Jeder große Religionsführer hat sich durch eine solch erhabene Gewißheit ausgezeichnet. Man denke, von diesem Gesichtspunkt ausgehend, an die Propheten Israels. Sie waren imstande, gegen ein ganzes Volk Anklagen zu schleudern und auf Grund ihrer absoluten moralischen und geistigen Gewißheit den Bewegungen und Ideen ihrer Zeit entschieden entgegenzutreten. In der Kraft und Klarheit dieser gottgeborenen Gewißheit verkündeten sie die Urteile unerschütterlichen Rechts, den Sturz der Dynastien und den Verfall der Reiche. Jesus selbst erklärte: „Wir reden, das wir wissen, und zeugen, das wir gesehen haben: und ihr nehmet unser Zeugnis nicht an.” Wegen dieser Gewißheit standen die Jünger im Gegensatz zur Welt. Diese Gewißheit ist stets das Ergebnis werktätiger oder beweisbarer Religion, wird aber niemals durch weltliche Philosophie oder verweltlichtes Kirchentum gezeitigt. Das Christentum in Form eines gesetzlich eingeführten Kirchensystems erblickt in dieser Gewißheit eine Gefahr. Fast stets wird sie außerhalb der Mauern der „apostolischen Nachfolge” geboren und großgezogen, und wenn sie innerhalb derselben zur Welt kommt, wird sie bald verpflanzt.

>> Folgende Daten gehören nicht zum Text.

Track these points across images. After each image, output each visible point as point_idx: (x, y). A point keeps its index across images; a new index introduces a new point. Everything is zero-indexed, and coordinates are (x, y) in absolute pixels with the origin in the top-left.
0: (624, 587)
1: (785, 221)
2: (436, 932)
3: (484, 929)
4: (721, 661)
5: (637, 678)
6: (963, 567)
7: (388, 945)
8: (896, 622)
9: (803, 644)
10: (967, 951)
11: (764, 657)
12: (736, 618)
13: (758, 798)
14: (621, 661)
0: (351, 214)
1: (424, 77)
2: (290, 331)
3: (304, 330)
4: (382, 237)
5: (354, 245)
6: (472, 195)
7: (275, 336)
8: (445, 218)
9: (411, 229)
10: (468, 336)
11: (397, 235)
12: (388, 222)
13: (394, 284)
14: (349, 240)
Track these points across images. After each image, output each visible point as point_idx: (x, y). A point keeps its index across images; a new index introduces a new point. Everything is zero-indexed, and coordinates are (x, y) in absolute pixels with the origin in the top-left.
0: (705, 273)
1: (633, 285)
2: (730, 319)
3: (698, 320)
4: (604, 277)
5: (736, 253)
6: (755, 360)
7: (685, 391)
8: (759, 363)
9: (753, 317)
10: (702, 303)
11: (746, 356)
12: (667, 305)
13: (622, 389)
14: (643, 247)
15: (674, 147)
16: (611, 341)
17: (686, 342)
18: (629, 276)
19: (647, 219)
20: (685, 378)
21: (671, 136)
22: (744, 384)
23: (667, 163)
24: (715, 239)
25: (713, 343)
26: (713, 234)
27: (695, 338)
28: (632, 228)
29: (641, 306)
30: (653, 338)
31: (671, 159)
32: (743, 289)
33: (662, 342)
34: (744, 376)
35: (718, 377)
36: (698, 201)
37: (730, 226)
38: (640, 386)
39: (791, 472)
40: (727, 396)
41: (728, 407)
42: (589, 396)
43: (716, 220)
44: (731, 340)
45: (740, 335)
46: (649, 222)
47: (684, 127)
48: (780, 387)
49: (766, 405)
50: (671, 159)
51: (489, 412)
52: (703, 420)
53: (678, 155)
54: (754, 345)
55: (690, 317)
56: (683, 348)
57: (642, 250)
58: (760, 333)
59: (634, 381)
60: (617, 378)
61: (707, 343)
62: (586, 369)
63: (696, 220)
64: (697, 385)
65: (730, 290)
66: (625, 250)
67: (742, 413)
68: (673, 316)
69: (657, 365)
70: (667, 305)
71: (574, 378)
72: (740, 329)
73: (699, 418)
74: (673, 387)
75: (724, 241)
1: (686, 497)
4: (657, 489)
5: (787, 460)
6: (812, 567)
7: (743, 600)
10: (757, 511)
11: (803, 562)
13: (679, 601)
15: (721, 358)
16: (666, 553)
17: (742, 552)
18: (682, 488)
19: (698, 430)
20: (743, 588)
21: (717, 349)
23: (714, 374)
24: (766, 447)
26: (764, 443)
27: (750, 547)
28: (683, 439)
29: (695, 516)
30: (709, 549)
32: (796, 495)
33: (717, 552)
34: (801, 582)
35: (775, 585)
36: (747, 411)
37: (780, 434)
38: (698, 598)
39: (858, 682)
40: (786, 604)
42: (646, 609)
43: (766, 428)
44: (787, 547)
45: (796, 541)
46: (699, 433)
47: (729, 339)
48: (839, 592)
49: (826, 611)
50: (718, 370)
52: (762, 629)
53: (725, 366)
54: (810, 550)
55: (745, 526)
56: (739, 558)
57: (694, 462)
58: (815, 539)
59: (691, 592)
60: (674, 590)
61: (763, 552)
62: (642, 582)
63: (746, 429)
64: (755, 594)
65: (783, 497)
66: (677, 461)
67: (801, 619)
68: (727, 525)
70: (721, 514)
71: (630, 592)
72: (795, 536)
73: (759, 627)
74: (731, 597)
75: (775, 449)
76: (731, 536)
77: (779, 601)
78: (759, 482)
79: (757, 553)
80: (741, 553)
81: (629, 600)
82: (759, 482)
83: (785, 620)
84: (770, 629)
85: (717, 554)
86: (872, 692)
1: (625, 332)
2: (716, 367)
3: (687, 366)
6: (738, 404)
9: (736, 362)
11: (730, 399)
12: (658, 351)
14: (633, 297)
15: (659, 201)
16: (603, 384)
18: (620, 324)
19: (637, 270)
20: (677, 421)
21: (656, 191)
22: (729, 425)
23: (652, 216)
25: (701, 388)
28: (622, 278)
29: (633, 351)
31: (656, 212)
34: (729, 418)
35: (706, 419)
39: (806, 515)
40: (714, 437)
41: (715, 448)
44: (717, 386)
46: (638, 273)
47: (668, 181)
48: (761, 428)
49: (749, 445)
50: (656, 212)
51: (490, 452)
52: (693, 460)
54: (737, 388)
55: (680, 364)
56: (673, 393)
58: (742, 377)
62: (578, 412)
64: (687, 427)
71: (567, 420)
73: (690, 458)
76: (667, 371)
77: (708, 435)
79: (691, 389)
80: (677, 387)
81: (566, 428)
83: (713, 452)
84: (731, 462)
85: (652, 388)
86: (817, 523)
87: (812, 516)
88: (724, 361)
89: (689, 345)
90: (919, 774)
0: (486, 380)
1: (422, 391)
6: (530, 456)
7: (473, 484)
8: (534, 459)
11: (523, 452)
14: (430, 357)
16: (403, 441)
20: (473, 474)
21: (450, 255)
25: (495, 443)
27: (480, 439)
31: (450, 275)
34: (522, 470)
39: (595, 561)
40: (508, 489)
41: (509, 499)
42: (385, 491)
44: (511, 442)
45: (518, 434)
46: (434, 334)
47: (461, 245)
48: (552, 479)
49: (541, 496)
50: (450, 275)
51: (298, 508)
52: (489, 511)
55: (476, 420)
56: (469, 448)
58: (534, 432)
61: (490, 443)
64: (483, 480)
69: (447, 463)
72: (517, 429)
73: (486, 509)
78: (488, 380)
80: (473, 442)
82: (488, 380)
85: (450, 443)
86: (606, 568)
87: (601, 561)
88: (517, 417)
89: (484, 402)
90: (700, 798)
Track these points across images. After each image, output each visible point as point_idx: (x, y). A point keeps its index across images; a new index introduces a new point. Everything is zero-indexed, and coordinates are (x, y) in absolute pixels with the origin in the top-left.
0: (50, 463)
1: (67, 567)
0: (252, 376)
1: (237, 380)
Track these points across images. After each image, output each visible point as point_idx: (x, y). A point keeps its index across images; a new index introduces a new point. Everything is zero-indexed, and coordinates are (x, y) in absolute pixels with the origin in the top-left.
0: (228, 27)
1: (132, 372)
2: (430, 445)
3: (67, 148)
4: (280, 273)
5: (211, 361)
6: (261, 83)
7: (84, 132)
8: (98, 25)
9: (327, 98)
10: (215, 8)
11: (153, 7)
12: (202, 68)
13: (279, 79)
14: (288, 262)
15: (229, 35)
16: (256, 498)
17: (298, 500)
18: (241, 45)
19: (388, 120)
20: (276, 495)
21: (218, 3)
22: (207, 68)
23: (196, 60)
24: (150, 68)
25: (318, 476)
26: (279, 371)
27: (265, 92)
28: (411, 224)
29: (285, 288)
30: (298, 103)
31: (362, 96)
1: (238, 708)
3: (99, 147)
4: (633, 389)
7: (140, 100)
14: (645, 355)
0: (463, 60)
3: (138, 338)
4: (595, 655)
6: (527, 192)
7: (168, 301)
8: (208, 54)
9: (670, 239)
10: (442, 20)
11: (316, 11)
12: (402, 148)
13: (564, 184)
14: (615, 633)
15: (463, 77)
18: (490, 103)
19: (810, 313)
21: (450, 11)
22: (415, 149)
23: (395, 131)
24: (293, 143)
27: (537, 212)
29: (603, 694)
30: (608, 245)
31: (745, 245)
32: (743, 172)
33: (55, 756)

Dieses Bewußtsein kennzeichnete die Apostel, und in der Kraft desselben predigten sie das Wort, wohin sie sich auch immer begaben, und brachten ihren Nächsten Liebe entgegen. Diese Gewißheit machte sie unüberwindlich. Sie hatten die Kraft des Christus erfahren und sahen daher der Gefangenschaft, der Mißhandlung und der Kreuzigung furchtlos entgegen. Diese Gewißheit gab den Märtyrern die Kraft, festentschlossen zum Scheiterhaufen zu gehen, wenn auch die Menge rief, sie seien dem Irrtum verfallen. Dieses Bewußtsein erhöhte den Mut solcher Männer wie Savonarola, Luther, Knox und Wesley, die alle von den religiös Gesinnten ihrer Zeit als Verführer oder Verführte angesehen wurden. Ohne Zweifel ist die Zeit abermals gekommen, da die Menschen ernstlicher nachdenken. In „Science and Health“ werden sie die Wahrheit finden, welche die Heilige Schrift erschließt, die Probleme des Seins in wundervoller Weise löst und die Beziehung des Menschen zu Gott offenbart.